Als es im Leuner Stadtteil Lahnbahnhof noch eine Poststelle gab, traf sie manchmal die Briefträgerin am Gartenzaun, erzählte mir neulich eine Ortskundige, die ich im Rahmen meiner Recherchearbeit interviewte. Die Postfrau sei schon im Rentenalter gewesen und hatte den größten Teil ihres Lebens hier an der Grenze von Westerwald und Taunus verbracht.
Immer hätte sie etwas zu erzählen gewusst, was manchmal schon viele Jahre zurücklag. Einmal seien sie auf den letzten Braunfelser Fürsten zu sprechen gekommen, und da habe sie ihr eine Geschichte erzählt, die ihr einmal von einer alten Frau anvertraut worden sei. Heute bereue sie es, meinte die Ortskundige, dass sie damals nur zugehört, der Briefträgerin keine Fragen zum Hintergrund gestellt habe.

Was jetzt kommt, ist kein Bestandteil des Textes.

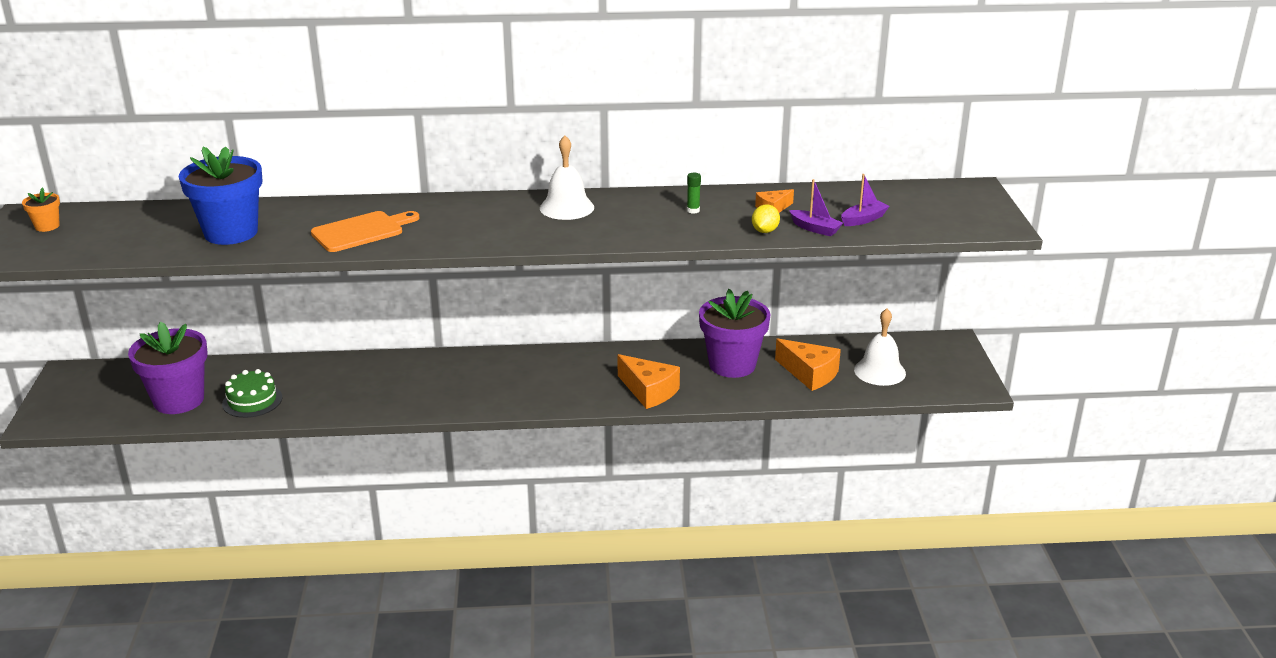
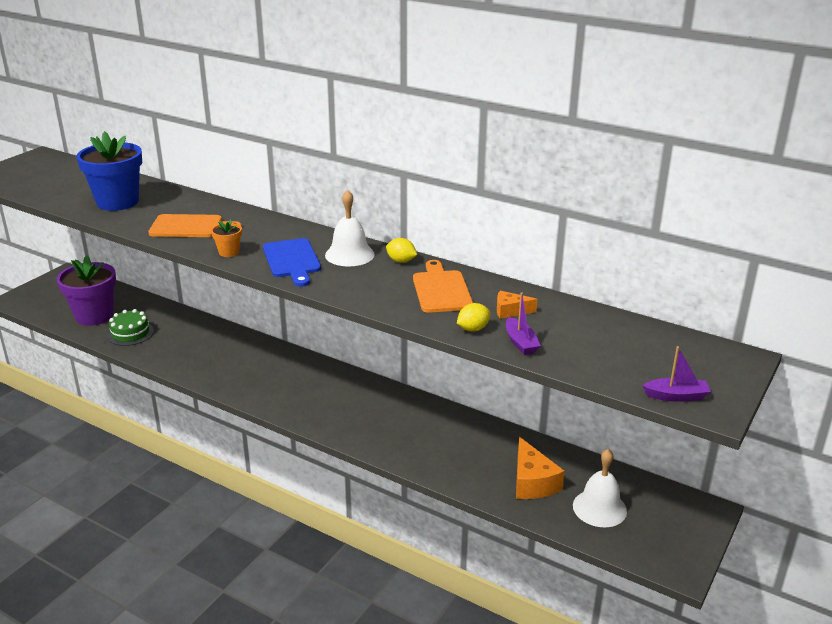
camera: 35 degrees right, 0 degrees up
orange flower pot [22,187,60,232] -> orange flower pot moved to [211,219,242,257]
orange cheese [617,354,680,409] -> none
green glue stick [687,173,701,214] -> orange cutting board [413,260,473,313]
purple flower pot [699,289,771,378] -> none
purple boat [841,174,890,226] -> purple boat moved to [642,346,711,402]
none -> blue cutting board [263,238,321,287]
none -> yellow lemon [386,238,417,263]

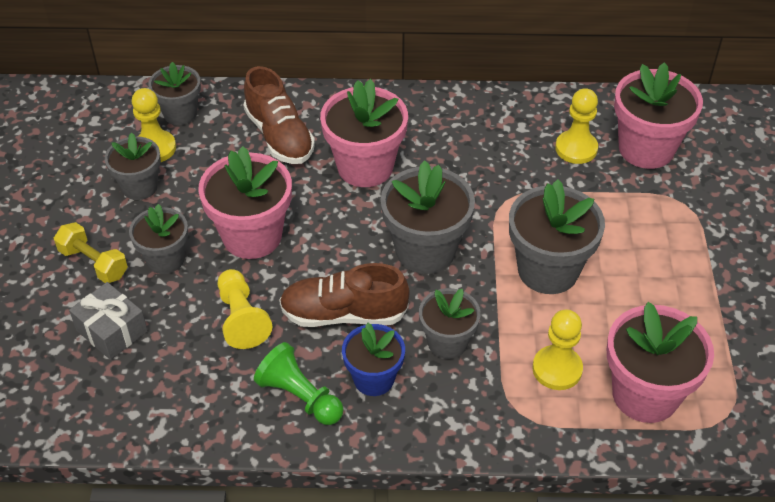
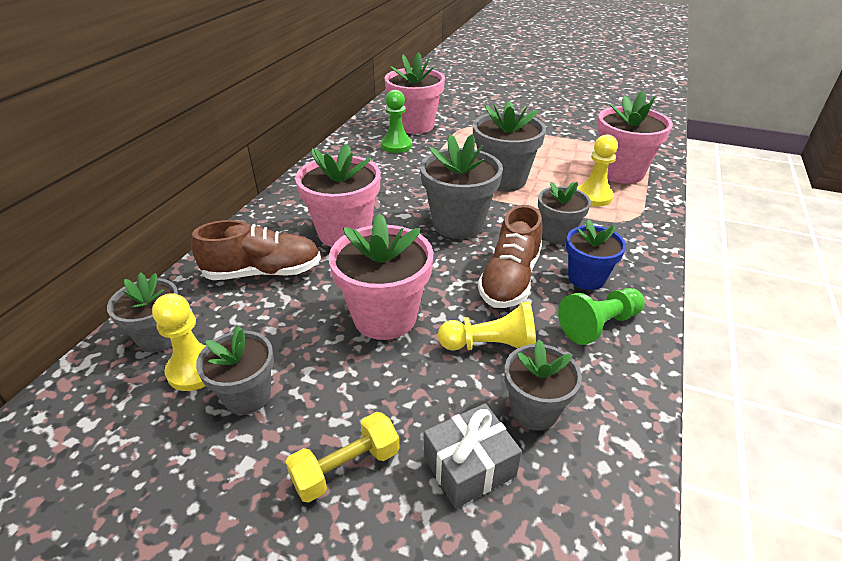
camera: 70 degrees left, 10 degrees down
grey flower pot [129,204,188,274] -> grey flower pot moved to [504,339,582,431]
yellow pawn [555,88,598,164] -> green pawn [381,90,412,153]

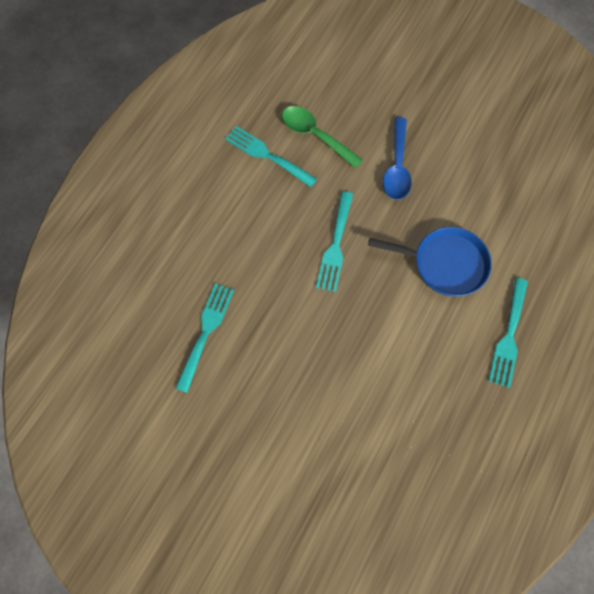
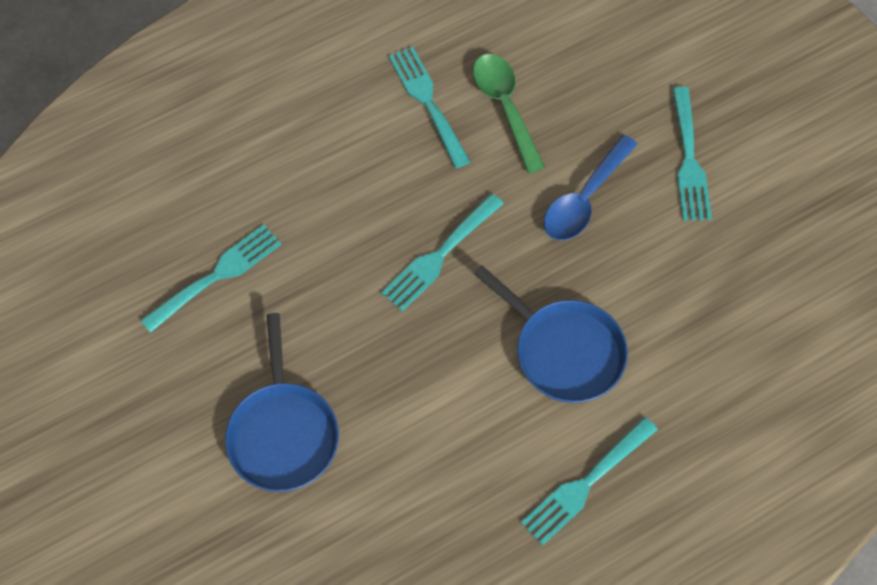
camera: 30 degrees right, 5 degrees down
none -> blue pan [225,313,339,492]
none -> turquoise fork [672,87,712,221]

An das Märchen selbst, denn um ein solches habe es sich offensichtlich gehandelt, konnte sie sich noch gut erinnern.
Eine Regionalhistorikerin hatte mir anvertraut, dass man sich hier im Lahntal immer noch Geschichten erzählt, die leider niemals aufgeschrieben worden sind.
„Also“, begann die Ortskundige, „dann erzähle ich Ihnen jetzt das Müllermärchen, wie es mir in Erinnerung geblieben ist – im Gedenken an die Frau Fischer, die hier Poststellenleiterin und Briefträgerin war, die mir noch ganz andere Geschichten erzählt hat.“

Es war einmal ein Müller, der hatte eine große Familie zu ernähren. Drei Kinder im Alter von zwölf bis siebzehn Jahren hatte ihm seine erste Frau geboren. Beim dritten war sie im Kindbett gestorben.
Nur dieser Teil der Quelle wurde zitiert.